Students and parents should know that this is part of an overall process intended to make college more affordable for all of our students. We are starting with those with the highest need. That’s not the end of the story, and it’s not like a student whose family makes $50,001 gets no help at all. This is just the beginning of what is a sliding scale of support, much of which already exists. We started $50,000, because it’s a launching off point.

It’s not like one student is paying for another student’s opportunity, which I think was part of the misunderstanding. Once we get [families making $50,000 or less a year] supported, our intention is to keep going. So, it’s not like we go there, check a box and stop; this is a measure of a broader strategy that college should be affordable and debt should come down.

Administration recently proposed taking on an $80 million dollar loan to help cover the $166 million budget shortfall. What are your thoughts on this approach to managing the budget shortfall?

I actually think it’s a very reasonable part of the overall portfolio of steps that we’re taking. So, we’re not borrowing the entire amount, we are tightening our belts to get at most of the problem. But a lot of the budget shortfall comes from what we would call internally auxiliary units [Gopher Athletics, housing and dining], and auxiliary units are units that generate revenue to cover their own budget. The one everyone is talking about is athletics. … They generate revenue and then cover their own budget. Because of the cancellation of March Madness and of course everything that’s happened with fall sports, their revenue was very abruptly and deeply affected, but it should return. For them to take a loan on their own that they pay back from their revenue, this is not money coming out of the University to pay for athletics. This is the university helping athletics borrow their own money to cover their shortfall.

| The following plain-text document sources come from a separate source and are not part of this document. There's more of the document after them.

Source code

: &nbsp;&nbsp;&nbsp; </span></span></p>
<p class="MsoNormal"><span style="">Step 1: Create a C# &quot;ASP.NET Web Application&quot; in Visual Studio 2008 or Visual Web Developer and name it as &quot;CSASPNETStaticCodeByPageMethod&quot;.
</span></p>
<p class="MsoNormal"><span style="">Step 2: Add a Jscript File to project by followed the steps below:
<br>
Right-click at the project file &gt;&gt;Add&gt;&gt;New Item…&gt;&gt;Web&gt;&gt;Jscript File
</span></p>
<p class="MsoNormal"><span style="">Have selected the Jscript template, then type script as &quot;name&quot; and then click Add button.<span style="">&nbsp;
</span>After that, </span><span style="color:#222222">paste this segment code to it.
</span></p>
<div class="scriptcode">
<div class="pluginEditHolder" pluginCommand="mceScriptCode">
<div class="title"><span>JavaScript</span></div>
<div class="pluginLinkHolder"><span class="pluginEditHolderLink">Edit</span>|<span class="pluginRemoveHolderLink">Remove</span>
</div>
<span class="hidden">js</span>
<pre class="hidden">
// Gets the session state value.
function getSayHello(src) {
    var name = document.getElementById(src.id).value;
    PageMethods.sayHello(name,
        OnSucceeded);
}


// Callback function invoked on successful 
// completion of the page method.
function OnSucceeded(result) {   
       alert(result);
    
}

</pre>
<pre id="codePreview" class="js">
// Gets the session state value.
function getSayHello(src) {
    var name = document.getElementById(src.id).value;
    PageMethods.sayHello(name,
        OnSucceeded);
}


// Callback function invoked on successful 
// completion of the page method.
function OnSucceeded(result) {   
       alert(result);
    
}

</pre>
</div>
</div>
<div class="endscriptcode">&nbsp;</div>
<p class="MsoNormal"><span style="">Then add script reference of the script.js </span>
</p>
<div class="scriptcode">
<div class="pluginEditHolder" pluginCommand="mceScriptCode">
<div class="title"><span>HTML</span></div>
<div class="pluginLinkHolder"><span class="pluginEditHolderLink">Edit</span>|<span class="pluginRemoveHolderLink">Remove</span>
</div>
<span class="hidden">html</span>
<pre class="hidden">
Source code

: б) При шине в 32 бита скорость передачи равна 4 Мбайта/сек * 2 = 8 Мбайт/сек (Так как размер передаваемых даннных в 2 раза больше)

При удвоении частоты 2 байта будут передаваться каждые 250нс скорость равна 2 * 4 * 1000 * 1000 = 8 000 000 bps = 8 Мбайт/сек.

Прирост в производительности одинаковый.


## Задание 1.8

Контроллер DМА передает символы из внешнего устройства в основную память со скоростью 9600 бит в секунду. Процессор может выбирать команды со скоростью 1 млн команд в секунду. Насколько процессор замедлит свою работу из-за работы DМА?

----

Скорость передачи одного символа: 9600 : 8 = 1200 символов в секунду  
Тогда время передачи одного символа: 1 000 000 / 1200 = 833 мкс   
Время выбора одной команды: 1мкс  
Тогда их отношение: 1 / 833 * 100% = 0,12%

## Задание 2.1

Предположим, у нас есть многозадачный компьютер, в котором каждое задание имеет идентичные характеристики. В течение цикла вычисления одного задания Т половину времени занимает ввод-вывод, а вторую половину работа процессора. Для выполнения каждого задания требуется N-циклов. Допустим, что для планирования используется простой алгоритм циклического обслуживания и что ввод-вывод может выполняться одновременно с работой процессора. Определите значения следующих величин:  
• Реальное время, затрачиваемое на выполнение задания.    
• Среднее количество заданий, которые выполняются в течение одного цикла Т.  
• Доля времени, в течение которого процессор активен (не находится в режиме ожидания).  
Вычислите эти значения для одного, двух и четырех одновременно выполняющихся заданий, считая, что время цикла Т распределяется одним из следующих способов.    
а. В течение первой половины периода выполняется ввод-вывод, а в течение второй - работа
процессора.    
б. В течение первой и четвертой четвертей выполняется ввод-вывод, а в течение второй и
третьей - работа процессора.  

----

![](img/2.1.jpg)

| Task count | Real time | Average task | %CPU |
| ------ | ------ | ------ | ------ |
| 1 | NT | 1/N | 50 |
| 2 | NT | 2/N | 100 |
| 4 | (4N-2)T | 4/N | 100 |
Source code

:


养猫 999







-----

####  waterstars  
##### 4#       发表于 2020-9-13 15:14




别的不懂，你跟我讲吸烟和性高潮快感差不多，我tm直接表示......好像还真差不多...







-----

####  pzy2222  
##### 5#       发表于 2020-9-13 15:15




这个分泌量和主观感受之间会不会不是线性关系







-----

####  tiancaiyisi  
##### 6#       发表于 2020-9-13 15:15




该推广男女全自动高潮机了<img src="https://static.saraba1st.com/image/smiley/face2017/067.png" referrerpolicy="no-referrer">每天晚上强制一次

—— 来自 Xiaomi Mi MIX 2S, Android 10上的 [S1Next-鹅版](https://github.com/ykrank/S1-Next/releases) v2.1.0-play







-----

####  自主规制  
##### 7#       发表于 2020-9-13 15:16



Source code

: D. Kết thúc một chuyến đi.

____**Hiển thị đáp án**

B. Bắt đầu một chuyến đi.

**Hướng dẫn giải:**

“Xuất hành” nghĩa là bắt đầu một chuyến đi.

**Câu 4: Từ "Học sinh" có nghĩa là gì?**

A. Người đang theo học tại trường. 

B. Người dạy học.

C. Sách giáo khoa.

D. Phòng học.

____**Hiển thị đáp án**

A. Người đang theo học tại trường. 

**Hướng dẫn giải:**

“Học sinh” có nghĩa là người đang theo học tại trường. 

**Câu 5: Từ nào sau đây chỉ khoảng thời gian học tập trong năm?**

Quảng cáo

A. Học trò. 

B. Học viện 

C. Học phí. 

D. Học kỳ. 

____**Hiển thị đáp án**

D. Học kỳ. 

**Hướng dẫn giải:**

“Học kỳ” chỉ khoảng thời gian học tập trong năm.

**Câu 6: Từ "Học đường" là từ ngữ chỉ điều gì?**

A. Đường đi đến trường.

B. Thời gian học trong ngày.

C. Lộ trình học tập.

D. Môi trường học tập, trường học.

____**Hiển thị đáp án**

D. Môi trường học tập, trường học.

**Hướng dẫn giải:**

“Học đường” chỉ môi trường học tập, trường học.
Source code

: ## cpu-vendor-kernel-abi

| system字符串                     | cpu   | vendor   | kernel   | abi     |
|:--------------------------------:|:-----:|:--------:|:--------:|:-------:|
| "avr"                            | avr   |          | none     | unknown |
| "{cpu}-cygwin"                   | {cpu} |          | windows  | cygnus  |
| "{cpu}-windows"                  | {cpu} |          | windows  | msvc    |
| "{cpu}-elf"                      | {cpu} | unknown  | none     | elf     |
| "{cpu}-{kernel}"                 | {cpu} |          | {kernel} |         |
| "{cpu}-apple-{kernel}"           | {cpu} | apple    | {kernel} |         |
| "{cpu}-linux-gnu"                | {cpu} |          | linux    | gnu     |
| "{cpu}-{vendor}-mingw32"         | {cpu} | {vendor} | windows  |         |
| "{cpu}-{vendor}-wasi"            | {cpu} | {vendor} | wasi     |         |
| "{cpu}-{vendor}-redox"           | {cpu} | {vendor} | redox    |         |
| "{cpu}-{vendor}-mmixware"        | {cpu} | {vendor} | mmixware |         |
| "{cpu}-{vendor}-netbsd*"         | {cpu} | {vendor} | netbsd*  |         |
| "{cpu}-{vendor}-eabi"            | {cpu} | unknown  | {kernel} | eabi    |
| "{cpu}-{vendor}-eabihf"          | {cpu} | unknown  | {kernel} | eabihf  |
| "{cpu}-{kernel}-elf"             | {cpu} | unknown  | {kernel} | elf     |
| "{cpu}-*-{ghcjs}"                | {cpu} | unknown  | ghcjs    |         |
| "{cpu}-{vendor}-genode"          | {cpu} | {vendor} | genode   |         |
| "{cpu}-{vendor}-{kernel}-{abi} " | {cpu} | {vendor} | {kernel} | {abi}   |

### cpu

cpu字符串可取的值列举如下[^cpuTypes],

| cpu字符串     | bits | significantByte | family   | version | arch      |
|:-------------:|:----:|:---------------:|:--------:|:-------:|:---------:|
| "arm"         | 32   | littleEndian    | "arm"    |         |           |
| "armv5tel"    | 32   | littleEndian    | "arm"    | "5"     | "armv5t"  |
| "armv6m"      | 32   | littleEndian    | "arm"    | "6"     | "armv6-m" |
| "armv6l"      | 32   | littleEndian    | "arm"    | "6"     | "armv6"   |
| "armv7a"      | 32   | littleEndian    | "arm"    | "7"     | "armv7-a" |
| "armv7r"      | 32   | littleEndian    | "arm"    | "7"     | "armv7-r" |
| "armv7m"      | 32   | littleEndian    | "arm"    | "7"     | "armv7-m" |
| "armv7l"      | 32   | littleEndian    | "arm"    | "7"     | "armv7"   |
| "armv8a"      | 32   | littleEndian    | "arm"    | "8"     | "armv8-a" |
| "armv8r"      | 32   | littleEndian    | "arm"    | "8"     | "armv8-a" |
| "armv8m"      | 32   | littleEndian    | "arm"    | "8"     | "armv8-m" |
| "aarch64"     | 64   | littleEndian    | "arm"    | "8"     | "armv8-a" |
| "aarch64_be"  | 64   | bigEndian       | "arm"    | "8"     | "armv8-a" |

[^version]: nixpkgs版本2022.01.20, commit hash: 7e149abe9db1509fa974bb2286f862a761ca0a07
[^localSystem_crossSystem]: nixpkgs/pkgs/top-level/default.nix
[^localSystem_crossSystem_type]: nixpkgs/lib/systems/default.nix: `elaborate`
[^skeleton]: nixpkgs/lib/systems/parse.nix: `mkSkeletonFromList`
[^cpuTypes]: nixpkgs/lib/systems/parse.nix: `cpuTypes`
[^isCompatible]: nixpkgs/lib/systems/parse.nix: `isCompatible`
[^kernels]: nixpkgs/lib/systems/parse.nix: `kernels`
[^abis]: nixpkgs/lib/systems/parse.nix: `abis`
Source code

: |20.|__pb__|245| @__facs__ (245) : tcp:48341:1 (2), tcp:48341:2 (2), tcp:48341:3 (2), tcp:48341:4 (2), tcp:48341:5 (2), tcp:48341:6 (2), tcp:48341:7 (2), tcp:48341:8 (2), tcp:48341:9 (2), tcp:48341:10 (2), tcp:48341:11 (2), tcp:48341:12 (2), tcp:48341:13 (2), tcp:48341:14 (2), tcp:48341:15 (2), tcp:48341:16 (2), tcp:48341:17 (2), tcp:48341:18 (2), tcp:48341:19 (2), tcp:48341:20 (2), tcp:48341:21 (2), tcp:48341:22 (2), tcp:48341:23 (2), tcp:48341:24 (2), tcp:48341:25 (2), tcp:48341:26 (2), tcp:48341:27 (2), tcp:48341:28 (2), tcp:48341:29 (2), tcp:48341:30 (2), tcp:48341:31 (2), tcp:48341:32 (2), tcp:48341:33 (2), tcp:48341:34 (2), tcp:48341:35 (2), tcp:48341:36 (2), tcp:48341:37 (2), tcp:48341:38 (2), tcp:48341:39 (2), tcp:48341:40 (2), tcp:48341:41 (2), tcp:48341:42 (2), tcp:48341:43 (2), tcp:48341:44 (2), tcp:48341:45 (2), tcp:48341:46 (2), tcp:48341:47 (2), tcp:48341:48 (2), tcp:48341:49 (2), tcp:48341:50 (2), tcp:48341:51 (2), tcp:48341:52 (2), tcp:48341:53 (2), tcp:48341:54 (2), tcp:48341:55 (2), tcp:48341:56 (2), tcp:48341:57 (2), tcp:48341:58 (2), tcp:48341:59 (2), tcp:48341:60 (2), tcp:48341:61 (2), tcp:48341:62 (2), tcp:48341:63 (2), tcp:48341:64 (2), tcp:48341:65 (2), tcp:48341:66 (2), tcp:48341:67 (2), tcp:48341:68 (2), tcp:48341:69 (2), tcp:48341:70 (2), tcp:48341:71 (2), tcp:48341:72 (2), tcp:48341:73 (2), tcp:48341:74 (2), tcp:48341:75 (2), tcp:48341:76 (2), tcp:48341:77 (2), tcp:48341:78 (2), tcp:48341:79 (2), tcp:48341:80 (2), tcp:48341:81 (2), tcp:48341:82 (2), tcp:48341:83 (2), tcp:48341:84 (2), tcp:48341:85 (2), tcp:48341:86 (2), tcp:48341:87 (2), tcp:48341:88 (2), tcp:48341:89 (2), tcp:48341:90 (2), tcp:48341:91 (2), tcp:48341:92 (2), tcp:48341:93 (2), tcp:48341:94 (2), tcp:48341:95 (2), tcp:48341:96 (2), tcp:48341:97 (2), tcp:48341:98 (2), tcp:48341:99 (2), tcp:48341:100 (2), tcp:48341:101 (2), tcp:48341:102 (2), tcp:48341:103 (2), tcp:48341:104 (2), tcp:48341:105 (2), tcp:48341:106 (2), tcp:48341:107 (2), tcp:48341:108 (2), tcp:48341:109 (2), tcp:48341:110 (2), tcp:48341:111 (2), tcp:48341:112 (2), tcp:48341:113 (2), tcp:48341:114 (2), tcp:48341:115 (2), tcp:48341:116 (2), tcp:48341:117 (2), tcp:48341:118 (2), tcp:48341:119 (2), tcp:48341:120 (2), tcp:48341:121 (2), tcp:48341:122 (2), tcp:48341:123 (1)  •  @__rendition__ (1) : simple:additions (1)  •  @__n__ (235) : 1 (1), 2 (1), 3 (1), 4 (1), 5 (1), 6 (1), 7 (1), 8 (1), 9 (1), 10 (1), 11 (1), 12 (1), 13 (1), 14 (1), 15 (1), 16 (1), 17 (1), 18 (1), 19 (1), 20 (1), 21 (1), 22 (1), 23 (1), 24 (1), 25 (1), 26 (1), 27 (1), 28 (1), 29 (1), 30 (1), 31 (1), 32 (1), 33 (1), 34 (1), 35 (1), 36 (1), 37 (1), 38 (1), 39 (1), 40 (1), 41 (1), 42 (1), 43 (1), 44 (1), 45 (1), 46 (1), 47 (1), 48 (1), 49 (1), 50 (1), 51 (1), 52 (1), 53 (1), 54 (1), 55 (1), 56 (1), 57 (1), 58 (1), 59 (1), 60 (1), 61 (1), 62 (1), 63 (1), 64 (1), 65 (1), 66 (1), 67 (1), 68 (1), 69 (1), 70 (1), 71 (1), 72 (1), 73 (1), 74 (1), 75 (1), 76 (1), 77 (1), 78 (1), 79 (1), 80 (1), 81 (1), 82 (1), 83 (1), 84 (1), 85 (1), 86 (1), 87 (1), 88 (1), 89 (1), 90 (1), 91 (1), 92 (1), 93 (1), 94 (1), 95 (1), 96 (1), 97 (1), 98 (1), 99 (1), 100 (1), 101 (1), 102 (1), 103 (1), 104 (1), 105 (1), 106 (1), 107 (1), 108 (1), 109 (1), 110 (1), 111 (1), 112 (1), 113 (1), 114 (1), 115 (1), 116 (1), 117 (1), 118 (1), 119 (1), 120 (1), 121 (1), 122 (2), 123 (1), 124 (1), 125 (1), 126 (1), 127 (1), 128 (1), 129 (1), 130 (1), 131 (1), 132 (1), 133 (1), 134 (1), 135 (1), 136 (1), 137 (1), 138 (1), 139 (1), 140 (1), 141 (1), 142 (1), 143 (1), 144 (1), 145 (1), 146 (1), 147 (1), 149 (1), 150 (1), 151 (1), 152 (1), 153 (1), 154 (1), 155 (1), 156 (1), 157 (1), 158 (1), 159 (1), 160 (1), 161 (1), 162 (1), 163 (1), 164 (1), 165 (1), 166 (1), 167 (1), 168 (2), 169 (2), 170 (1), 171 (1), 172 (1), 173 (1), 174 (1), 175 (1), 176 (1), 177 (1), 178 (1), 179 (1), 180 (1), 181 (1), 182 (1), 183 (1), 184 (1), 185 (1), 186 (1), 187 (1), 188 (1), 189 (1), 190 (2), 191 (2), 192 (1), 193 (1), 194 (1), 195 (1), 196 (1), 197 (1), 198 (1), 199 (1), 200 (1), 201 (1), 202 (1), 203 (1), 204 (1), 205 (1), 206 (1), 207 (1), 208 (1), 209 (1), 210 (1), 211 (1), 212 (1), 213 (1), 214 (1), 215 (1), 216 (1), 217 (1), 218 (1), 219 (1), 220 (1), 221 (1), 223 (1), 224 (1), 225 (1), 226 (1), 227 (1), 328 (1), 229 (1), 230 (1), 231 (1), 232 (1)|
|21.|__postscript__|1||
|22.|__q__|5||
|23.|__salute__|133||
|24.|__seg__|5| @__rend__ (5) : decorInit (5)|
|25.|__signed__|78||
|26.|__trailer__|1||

At the Board of Regents meeting held last week, UMPD Police Chief Matt Clark discussed the need and desire for body cameras for UMPD officers. What are your thoughts on this request? Will we see these implemented anytime in the near future?

I support the request, we have to work through the budget on it. It’s not a huge amount of money, but it’s money that we did not have budgeted. In these times, we’re very conscientious about every penny, but I don’t see why we wouldn’t be able to do it. If not in this semester, then as we go through the budget cycle over the summer.

It’s important to note [Clark has] been asking for [body cameras] since before I was president. The urgency didn’t have it percolate up through the budget the way it is now.

Reflecting on the past semester, is there anything you feel you’ve “gotten wrong” and what have you learned from it?

I don’t want to call this a mistake, because I do think it was the right thing to do, but I know that the delays at the very beginning of the semester and the suddenness of that were very disruptive. What I wish is that we could have seen that coming sooner, so that it wouldn’t have been so sudden. I know, having moved a child in and having had the date changed, how disruptive and just upsetting that was. I would call it a point of sadness, more than a mistake. But it’s still something that we’re thinking about a lot as we plan for the spring semester.

Based on what you’ve learned throughout fall semester, is there anything the University or administration plans to do or approach differently in the spring?

One of the biggest areas of discussion during the fall was the testing and a lot of difference of opinion and even amongst the deepest scientists about what is the best way to have a testing program on a campus. There were many people that disagreed with our approach, but it was one of the approaches that was scientifically recommended, and we followed it and we stayed consistent with it. We think it went well under the circumstances, but part of the reason that was the approach at the time was because the availability of tests was very low. … Tests are much more widely available now. By the time we restart for spring, we would expect our testing protocols to be different and for testing to be more and more available, easier and easier to get at.